Hoover's standout returning singles player Emile Ohanyan advanced to the semifinals in the league tournament last season.

Hoover's standout returning singles player Emile Ohanyan advanced to the semifinals in the league tournament last season. (Tim Berger/Staff Photographer / March 22, 2012)

After grabbing the final automatic playoff berth out of the Pacific League and winning a postseason match, the Hoover High boys' tennis team achieved satisfaction last season.

While the Tornadoes will eye a return trip to the postseason, the expectations have been raised this season under coach Julie Hoppe.

“We want to go farther than we did last season,” said Hoppe, whose team dropped a first-round match to second-seeded Santa Monica. “We feel like we have a team that can do that.

“The practices have been extremely competitive, which brings out the best in each player. We talk about how we feel about league and trying to be able to compete for first place. So, things are good from the team’s standpoint. We know going in that Arcadia is always strong and Burroughs will be up there.”

Hoover should receive a boost with the return of standout singles players Emile Ohanyan and Oleg Simonyan. Ohanyan advanced to the semifinals in the league tournament last season.

“Emile and Oleg push each other and are always very competitive,” Hoppe said. “They inspire the other guys on the team to get points in their sets and there’s good dynamics having both of them.”

Hoover’s top doubles team will feature Artur Arutunyan and Danny Kim. They will be joined by Chris Ghadimi and Hrant Agakhanyan, who will provide Hoover versatility in both singles and doubles.

Glendale was the other local team to make an appearance in the playoffs last season.
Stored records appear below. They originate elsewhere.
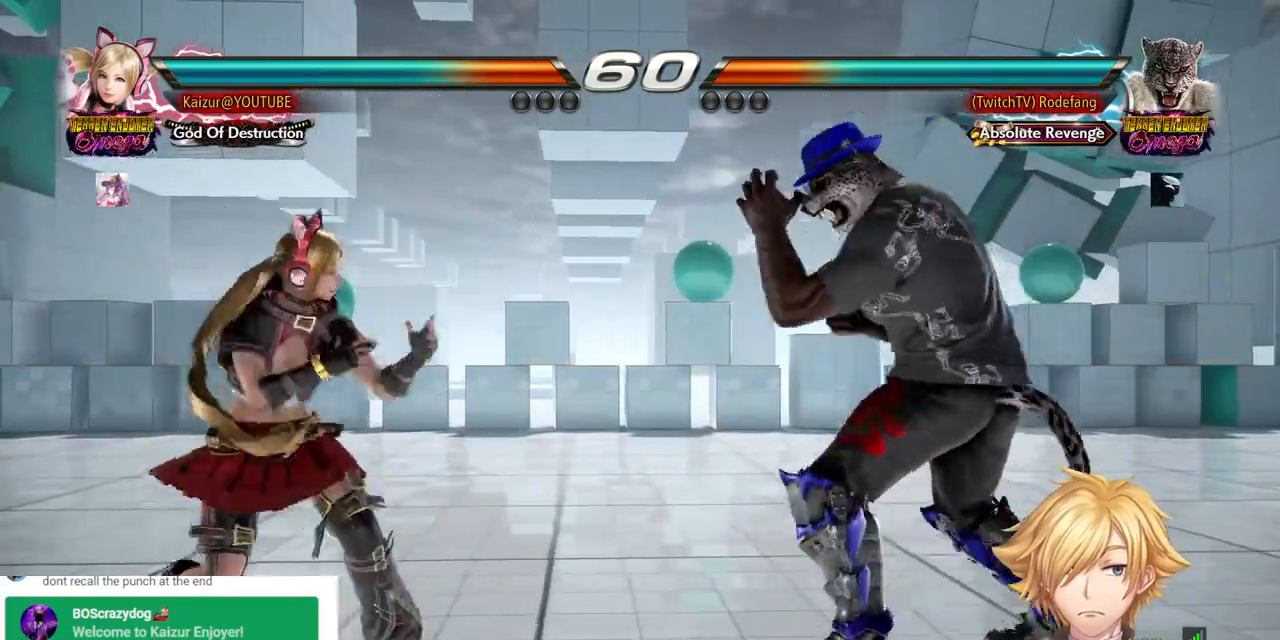
{"buttons": ["DPAD_LEFT"], "left_stick": "center", "right_stick": "center", "events": [[233, "DPAD_LEFT", "down"], [233, "DPAD_RIGHT", "up"]]}
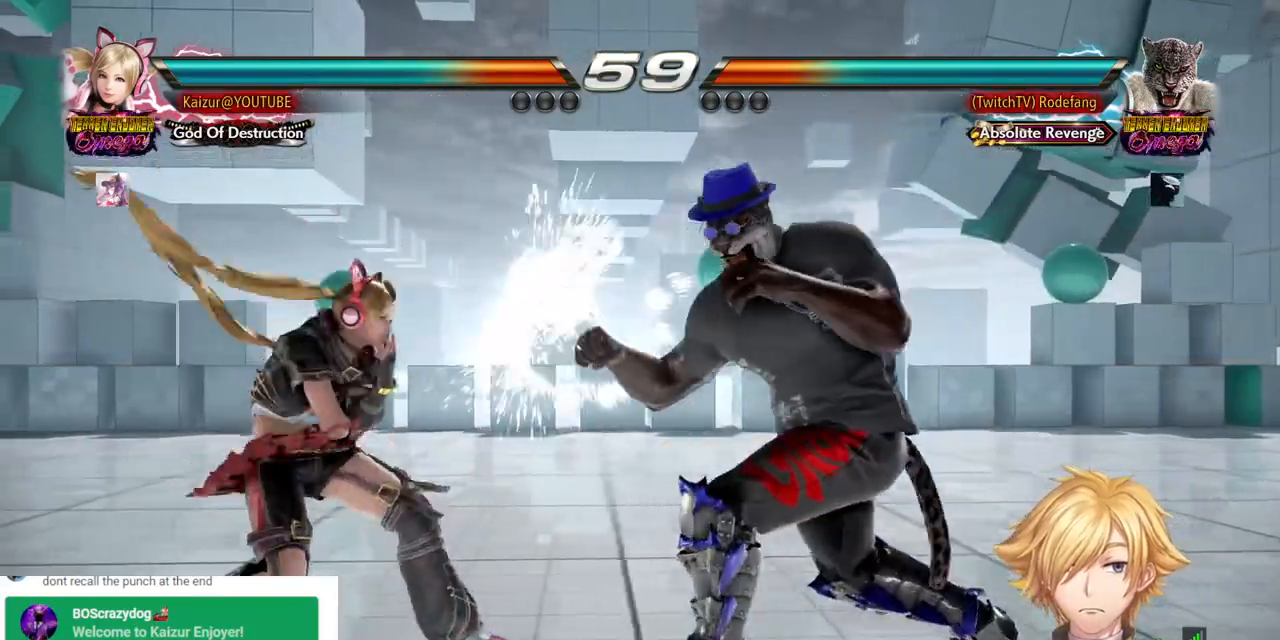
{"buttons": [], "left_stick": "center", "right_stick": "center", "events": [[83, "DPAD_LEFT", "up"], [83, "DPAD_RIGHT", "down"], [150, "CROSS", "down"], [250, "CROSS", "up"], [500, "DPAD_RIGHT", "up"]]}
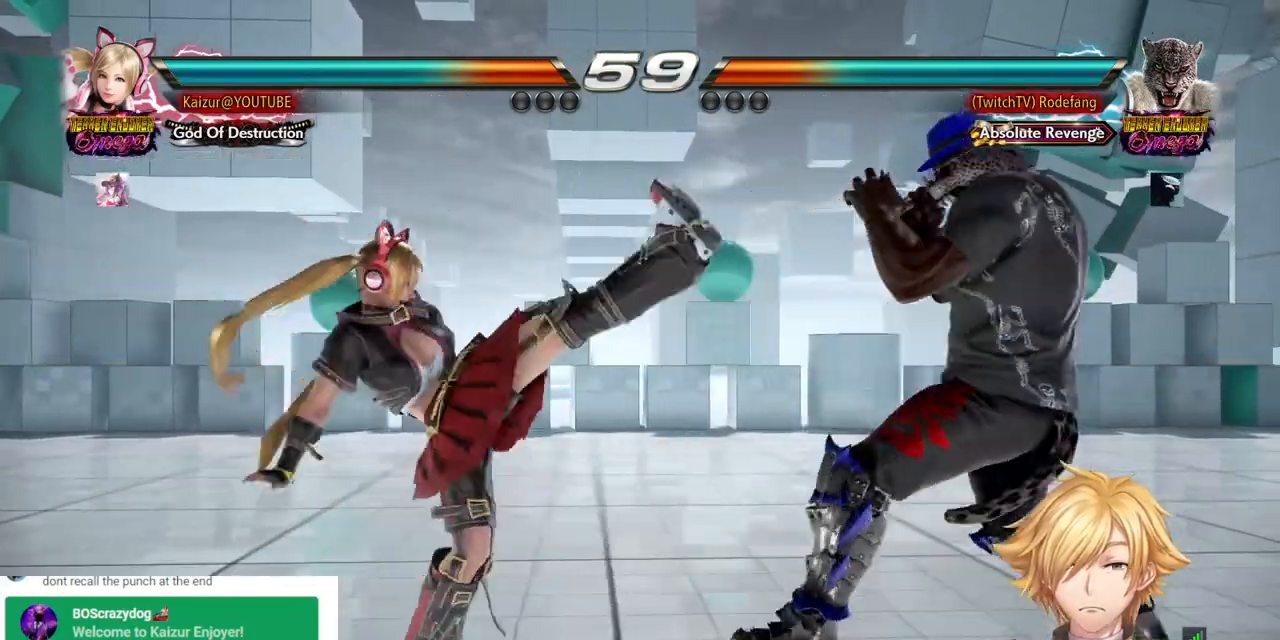
{"buttons": ["DPAD_LEFT"], "left_stick": "center", "right_stick": "center", "events": [[50, "DPAD_RIGHT", "down"], [183, "DPAD_LEFT", "down"], [183, "DPAD_RIGHT", "up"]]}
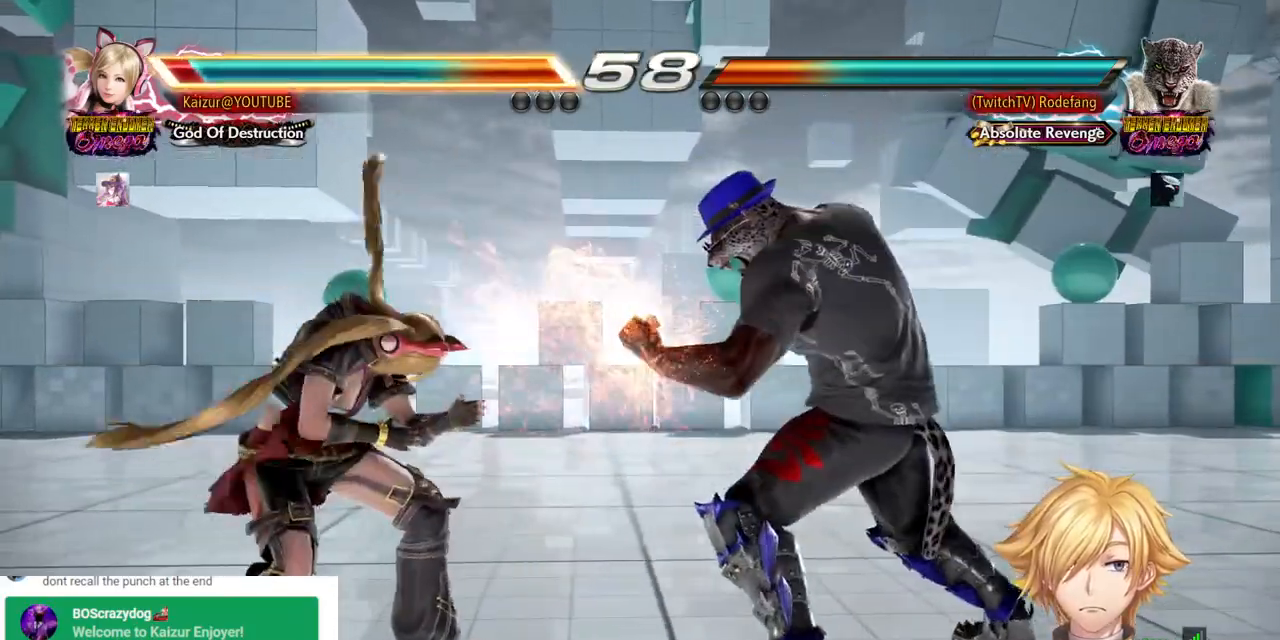
{"buttons": ["DPAD_RIGHT"], "left_stick": "center", "right_stick": "center", "events": [[167, "DPAD_LEFT", "up"], [233, "DPAD_RIGHT", "down"]]}
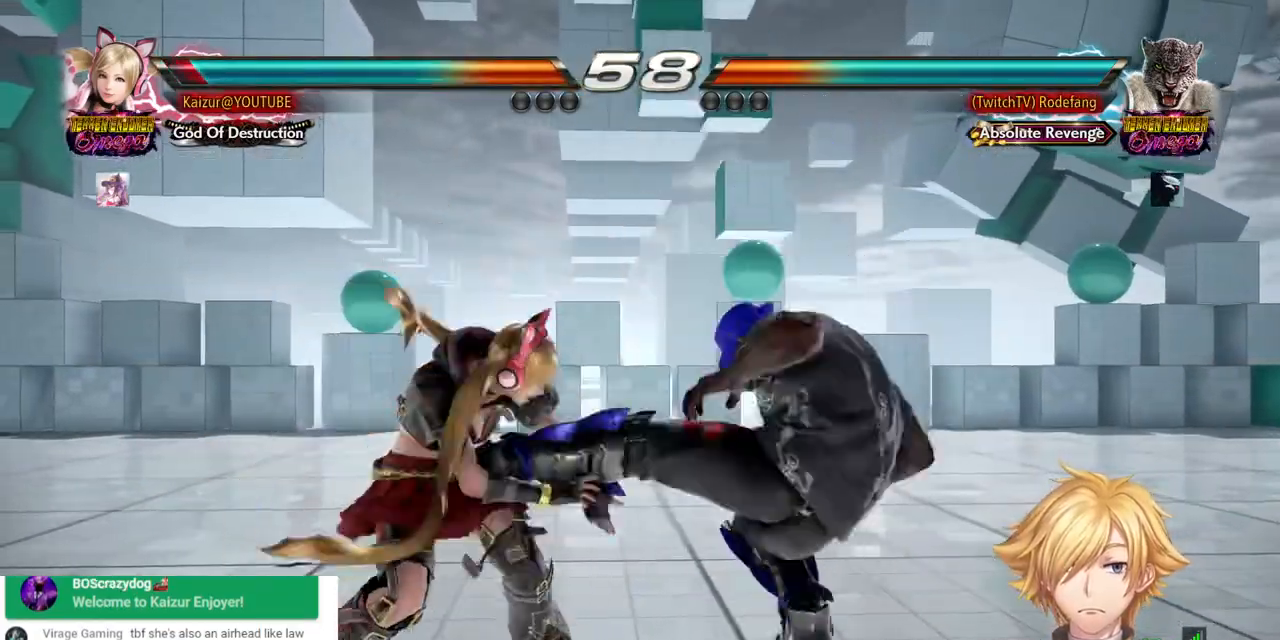
{"buttons": ["CROSS", "DPAD_RIGHT"], "left_stick": "center", "right_stick": "center", "events": [[33, "DPAD_RIGHT", "up"], [333, "DPAD_RIGHT", "down"], [400, "CROSS", "down"]]}
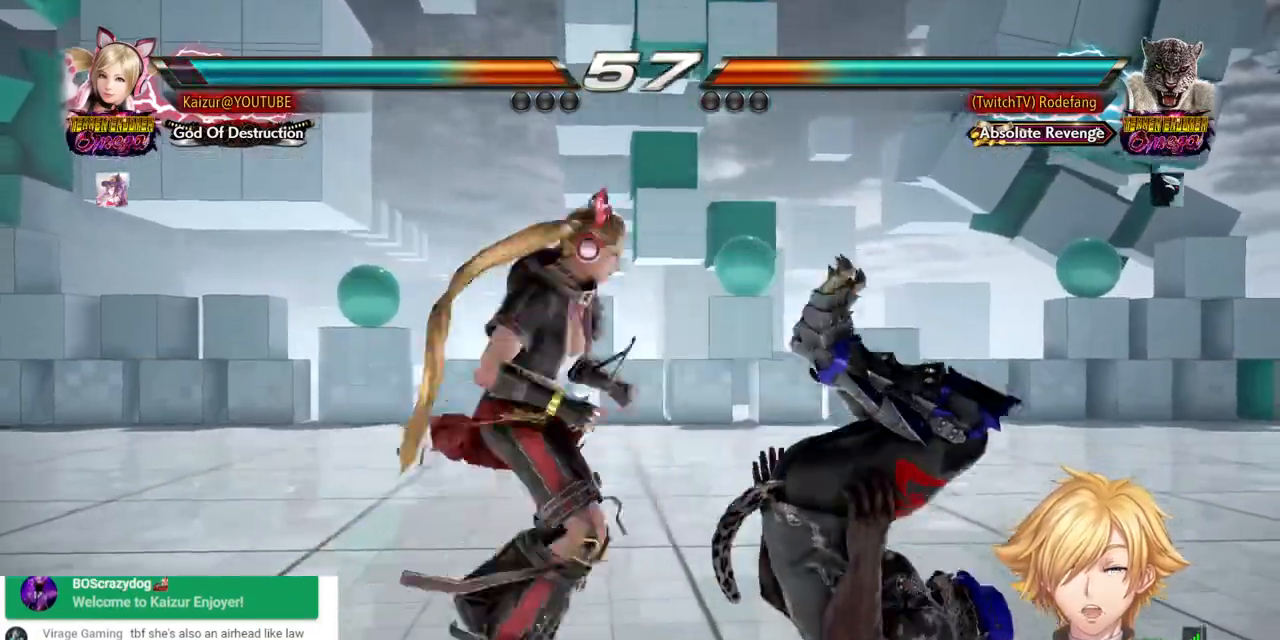
{"buttons": ["CROSS"], "left_stick": "center", "right_stick": "center", "events": [[100, "DPAD_RIGHT", "up"]]}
The Nitros finished third in the Pacific League before falling in the first round to top-seeded and eventual champion Palm Desert.

Glendale lost several starters to graduation, yet coach Bob Davidson said there are several capable replacements who are in line to fill the void.

“We have some good players who we think can do things at the next level,” Davidson said. “We don’t have a lot of depth, so that could be a weakness.

“The success of our team will come down to No. 3 singles and Nos. 2-3 doubles and how they come along. That’s where we are in untested waters.”

Glendale will bring back No. 1 singles player Arin Meserkhani and No. 2 singles athlete Nawaf Tokatly. The Nitros’ No. 1 doubles team will consist of Sam Sarian and Michael Akopians.

Davidson said the Nitros will shoot for no worse than a fourth-place finish in league.

“Burroughs is in a class by themselves,” Davidson said. “Arcadia and Hoover look to be very good and Crescenta Valley will have a lot of players coming back.

“Glendale and Burbank lost a lot of talent to graduation. I want us to be in competition for a playoff spot.”

St. Francis, Crescenta Valley and Flintridge Prep missed the playoffs last season. Crescenta Valley and Flintridge Prep will have new coaches in Sam Hyun and Hratchia Sargsyan, respectively.

St. Francis will be buoyed with a starting singles lineup that will feature Kristian Estebe, Alex Kavakian and Mustafa El Harazi.

“We have three very good singles players and that’s where we will try to get most of our points,” St. Francis Coach Ron Zambrano said. “I think we can be in good shape if we can get one very good doubles team.”

Crescenta Valley will have some depth throughout its lineup, something Hyun said might have his team in contention for a playoff berth.

“We are hoping to get a top-three spot [in the Pacific League],” Hyun said.

The Falcons’ top doubles team will consist of Patrick Meserkhani and Greg Manouchehri.

Crescenta Valley’s No. 2 doubles team will be Jason Chang and Justin Chung. James Ho will be one of Crescenta Valley’s top singles players.

At Flintridge Prep, the Rebels will look to regroup under Sargsyan, who begins his first head-coaching job.

The Rebels will bring back singles players Albert Lee, Koby Hayashi and Reilly Dolleska. They will be joined by William Dixon, who will see time at singles and doubles.

“I expect a lot of concentration from them, but I also want them to have fun,” Sargsyan said. “It’s all about being able to make the little adjustments in a match and that’s where I can try to help them.”